** Input material **

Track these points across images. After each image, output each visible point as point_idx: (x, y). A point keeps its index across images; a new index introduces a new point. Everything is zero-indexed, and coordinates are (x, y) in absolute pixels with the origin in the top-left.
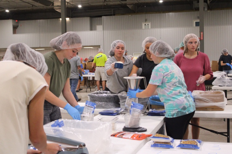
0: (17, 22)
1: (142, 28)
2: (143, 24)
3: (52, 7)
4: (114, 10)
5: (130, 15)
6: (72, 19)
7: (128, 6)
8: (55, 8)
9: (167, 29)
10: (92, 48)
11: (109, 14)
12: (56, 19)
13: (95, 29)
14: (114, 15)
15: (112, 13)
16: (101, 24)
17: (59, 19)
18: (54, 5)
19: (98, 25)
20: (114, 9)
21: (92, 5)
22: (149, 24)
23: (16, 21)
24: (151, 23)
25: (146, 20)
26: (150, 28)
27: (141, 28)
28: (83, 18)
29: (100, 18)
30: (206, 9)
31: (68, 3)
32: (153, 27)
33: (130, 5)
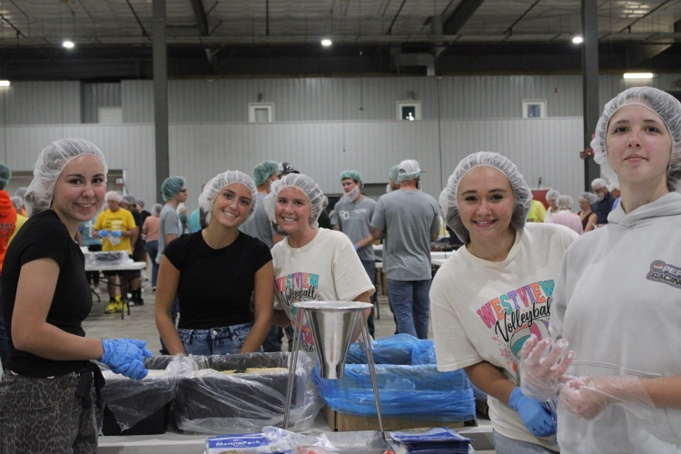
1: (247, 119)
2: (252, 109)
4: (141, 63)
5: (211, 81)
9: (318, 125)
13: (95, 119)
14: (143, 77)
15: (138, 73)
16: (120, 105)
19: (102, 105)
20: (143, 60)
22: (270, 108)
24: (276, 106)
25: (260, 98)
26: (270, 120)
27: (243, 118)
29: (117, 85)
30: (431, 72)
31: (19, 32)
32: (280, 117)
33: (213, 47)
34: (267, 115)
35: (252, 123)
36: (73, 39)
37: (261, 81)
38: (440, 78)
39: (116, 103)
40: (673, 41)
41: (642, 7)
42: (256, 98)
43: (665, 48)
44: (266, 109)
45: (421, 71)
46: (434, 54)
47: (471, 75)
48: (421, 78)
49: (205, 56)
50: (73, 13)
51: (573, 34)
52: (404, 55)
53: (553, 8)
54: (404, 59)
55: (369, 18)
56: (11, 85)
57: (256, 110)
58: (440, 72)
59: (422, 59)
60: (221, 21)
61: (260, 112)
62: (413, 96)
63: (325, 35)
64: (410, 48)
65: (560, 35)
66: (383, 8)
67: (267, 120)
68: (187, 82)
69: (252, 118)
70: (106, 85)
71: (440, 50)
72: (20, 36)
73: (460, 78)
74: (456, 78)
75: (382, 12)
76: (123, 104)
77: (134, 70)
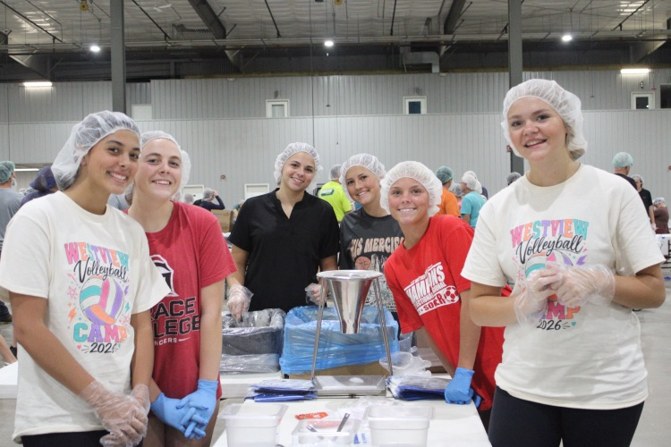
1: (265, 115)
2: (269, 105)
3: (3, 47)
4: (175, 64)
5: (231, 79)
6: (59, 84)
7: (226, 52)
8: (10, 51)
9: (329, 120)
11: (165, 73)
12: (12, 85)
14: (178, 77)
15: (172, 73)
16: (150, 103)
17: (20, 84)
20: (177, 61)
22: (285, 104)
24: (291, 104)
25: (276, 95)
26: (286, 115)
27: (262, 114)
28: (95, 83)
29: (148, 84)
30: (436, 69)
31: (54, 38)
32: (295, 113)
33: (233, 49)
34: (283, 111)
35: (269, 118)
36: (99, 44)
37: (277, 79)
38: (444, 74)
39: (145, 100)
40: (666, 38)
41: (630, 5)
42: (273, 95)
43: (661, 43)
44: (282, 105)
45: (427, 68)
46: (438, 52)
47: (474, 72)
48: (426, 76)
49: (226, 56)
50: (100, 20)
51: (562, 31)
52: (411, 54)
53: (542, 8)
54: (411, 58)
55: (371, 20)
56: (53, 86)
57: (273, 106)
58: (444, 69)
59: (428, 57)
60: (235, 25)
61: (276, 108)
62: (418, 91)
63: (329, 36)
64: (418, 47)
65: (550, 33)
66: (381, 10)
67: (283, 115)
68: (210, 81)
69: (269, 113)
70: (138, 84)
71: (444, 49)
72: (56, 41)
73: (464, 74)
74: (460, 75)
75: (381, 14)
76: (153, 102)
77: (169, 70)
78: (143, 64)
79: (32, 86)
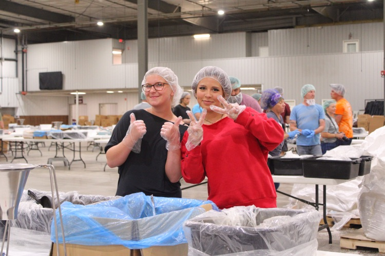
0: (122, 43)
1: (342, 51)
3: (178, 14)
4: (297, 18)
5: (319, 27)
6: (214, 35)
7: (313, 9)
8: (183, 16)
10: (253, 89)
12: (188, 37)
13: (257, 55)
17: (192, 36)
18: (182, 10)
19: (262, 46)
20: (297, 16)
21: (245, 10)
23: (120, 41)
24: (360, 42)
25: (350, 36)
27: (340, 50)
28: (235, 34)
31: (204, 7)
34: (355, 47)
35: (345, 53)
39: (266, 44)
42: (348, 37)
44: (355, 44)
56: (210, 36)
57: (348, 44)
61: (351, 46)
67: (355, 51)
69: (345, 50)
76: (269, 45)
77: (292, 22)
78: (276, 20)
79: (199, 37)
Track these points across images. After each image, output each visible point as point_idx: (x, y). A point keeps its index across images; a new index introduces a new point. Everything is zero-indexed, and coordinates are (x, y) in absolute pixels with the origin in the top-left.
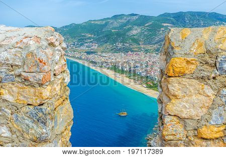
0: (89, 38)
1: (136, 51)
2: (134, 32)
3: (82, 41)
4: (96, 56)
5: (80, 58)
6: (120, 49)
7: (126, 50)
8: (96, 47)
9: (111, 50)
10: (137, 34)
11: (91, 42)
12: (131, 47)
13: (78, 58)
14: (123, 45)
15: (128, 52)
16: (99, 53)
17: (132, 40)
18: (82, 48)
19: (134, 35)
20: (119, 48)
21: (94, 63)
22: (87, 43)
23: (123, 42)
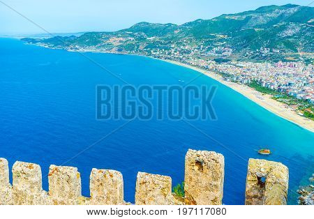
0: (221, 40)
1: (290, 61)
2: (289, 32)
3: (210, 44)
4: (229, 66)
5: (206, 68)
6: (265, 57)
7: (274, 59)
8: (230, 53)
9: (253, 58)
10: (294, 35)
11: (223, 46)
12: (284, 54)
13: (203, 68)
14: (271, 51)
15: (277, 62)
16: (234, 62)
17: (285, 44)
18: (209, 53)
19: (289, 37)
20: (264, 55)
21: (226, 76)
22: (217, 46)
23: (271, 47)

** Prompt **
Copy the entries verbatim, starting at their beginning and ending at the line that contains "20: (114, 9)", with both ends included. Leave the pictures out of your reply.

** Answer for this exercise **
Track these points across images. After each image, output each visible point as point_idx: (x, y). A point keeps its index across images; a new index introduces a new point. Everything is zero-indexed, and coordinates are (x, y) in absolute pixels with the origin in the top-left.
0: (17, 22)
1: (142, 28)
2: (143, 24)
3: (52, 7)
4: (114, 10)
5: (130, 15)
6: (72, 19)
7: (128, 6)
8: (55, 8)
9: (167, 29)
10: (92, 48)
11: (109, 14)
12: (56, 19)
13: (95, 29)
14: (114, 15)
15: (112, 13)
16: (101, 24)
17: (59, 19)
18: (54, 5)
19: (98, 25)
20: (114, 9)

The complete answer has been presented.